EXERCISE INSTRUCTIONS: Reproduce the lines of text in the listing below word for word, leaving out the pictures.

━━━━━━━━━━━━━━━━━━━━━━━━━━━━━━

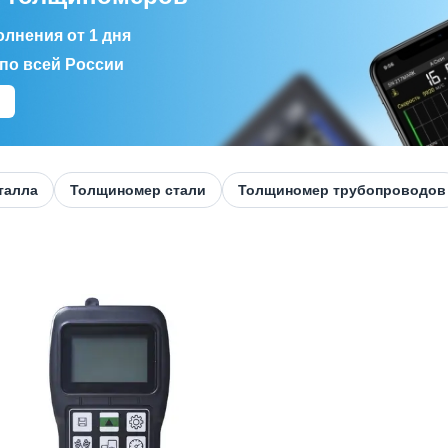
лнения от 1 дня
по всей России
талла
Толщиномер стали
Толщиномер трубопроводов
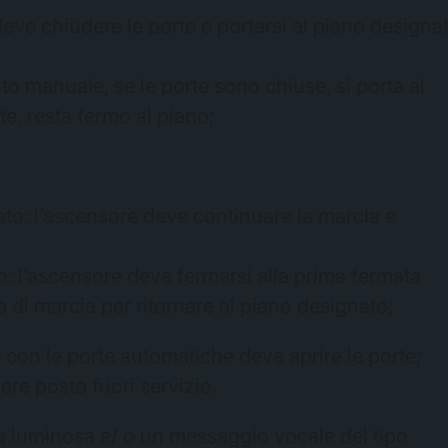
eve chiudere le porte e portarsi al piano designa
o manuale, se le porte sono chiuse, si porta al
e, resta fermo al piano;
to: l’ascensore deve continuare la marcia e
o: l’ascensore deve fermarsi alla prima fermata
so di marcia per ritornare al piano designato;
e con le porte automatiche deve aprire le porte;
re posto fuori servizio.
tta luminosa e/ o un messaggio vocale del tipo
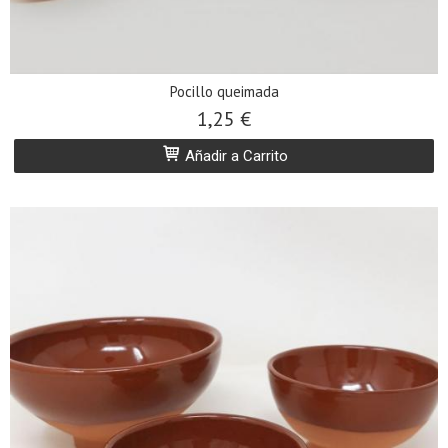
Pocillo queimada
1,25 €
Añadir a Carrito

━━━━━━━━━━━━━━━━━━━━━━━━━━━━━━

RESPONSE AREA:
лнения от 1 дня
по всей России
талла
Толщиномер стали
Толщиномер трубопроводов
eve chiudere le porte e portarsi al piano designa
o manuale, se le porte sono chiuse, si porta al
e, resta fermo al piano;
to: l’ascensore deve continuare la marcia e
o: l’ascensore deve fermarsi alla prima fermata
so di marcia per ritornare al piano designato;
e con le porte automatiche deve aprire le porte;
re posto fuori servizio.
tta luminosa e/ o un messaggio vocale del tipo
Pocillo queimada
1,25 €
Añadir a Carrito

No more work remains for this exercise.